Europa se descompone. Basta ver que cada país va a lo suyo. Apenas Francia, España y Portugal tratan de tirar de la cometa, pero quizás ya sea tarde. Quizás este enorme parque temático sin apenas industria (hasta Alemania se desindustrializa a marchas forzadas) quede en la reserva de los grandes sueños del hombre que fueron, brevemente. Como aquella Castalia de El juego de los abalorios, de Hesse. ¿Qué hará Europa si Estados Unidos y Rusia firman una paz en Ucrania sin contar con ella? ¿Cuánto más va a tardar en plantarle cara a Israel, que es tanto como enfrentarse a Estados Unidos, ponerle límites, como necesitan los niños malcriados?

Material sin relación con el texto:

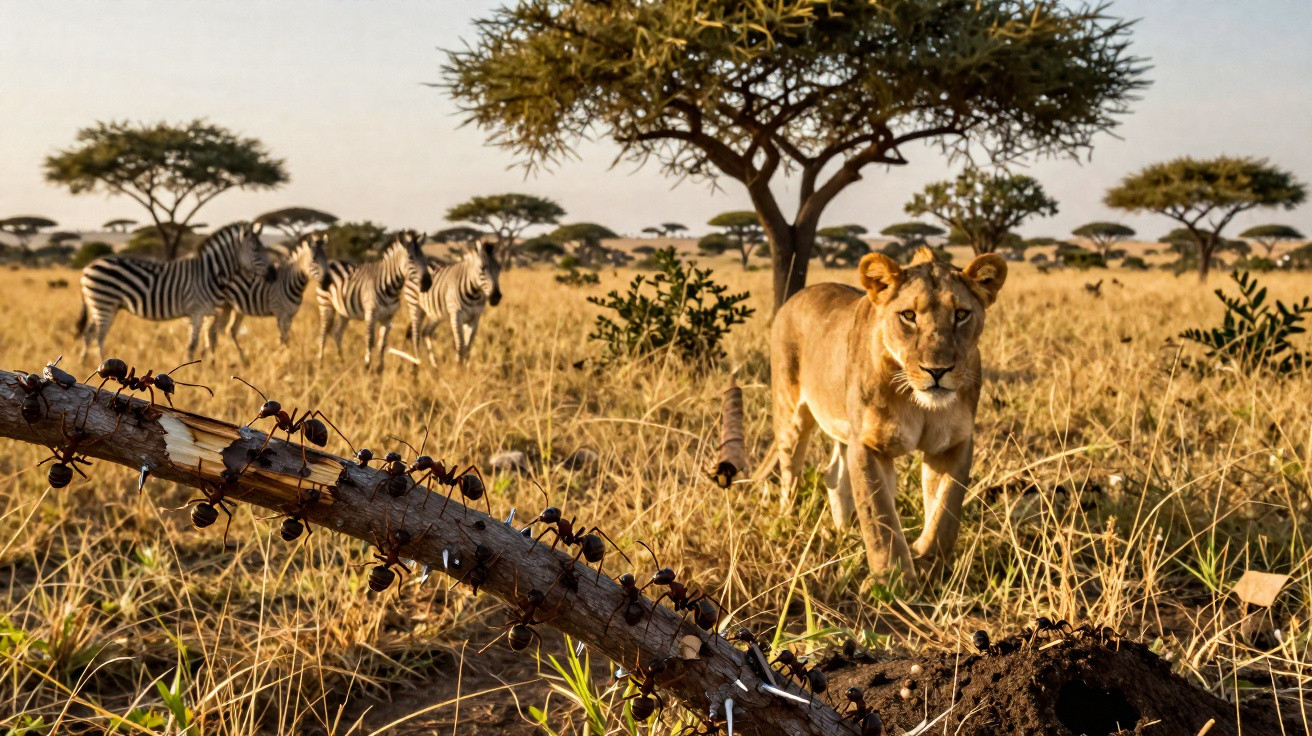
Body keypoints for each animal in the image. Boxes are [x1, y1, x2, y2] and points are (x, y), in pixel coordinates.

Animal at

Y aquí, en el cuarto de estar, seguimos con nuestras contradicciones a cuestas. Se nos llena la boca de la importancia de los impuestos, pero le quitamos la tributación a quien menos gana. Luego no es ineludible tributar. Asistimos, expectantes, al momento en que estalle esta coalición imposible que aguanta lo inverosímil, ante una oposición cada vez más airada, cuyo portavoz, de aspecto entre matón y acosado, no siente rubor alguno al decir que no lee.
Aquí ya nadie lee. Por eso se habla a gritos. No se escucha, ni se dialoga, ni se hace una narración digna de su nombre. La verdad es lo que siente cada cual, que es cada quien, y así se hace imposible el bien común. Antiguamente el propósito era acercarse a la verdad, fuera cual fuese, no tener razón. La razón no se tiene, no es una pistola, ni un cargo, ni una facha. Acaso ya solo sea una cabecera sustentada a golpe de talonario.
En la última película de Sorrentino, Parthenope, asistimos a la decadencia de lo bello, de la inteligencia, del proyecto vital. Podría ser una lectura melancólica de Europa. Podría ser.
Pero esto se acaba. No solo Europa. Como se ha extinguido el pensamiento crítico, ya nadie acepa la distinción entre lo verdadero y lo falso. Podemos estar viendo al elefante y negarlo. Se hacen juegos circenses con las cifras y los conceptos. Nuestro presidente, pletórico de que España vaya «como un tiro», olvida que eso no llega a la calle, que los problemas de la gente para encontrar vivienda, pagar alimentos y recibir una sanidad pública de calidad, empeoran. Las macrocifras pueden ser dignas de mascletás varias, pero algo sucede por el camino. Basta coger el metro por las mañanas, ver los rostros de los viajeros, engatillados a sus pantallas, enlatados por los cuerpos que tienen que llegar, como el suyo, a su hora al trabajo; basta contemplar cómo regresamos, enlatados de nuevo, sin energía, con el único estímulo de ver alguna serie (ojalá) o «un poco de tele», cuarto y mitad de programas que fríen el cerebro. Esto se acaba. No solo Europa.
¿Quién puede determinar su futuro hoy en día? Cada vez se hace más difícil encontrar el asombro, lo maravilloso debajo de los adoquines.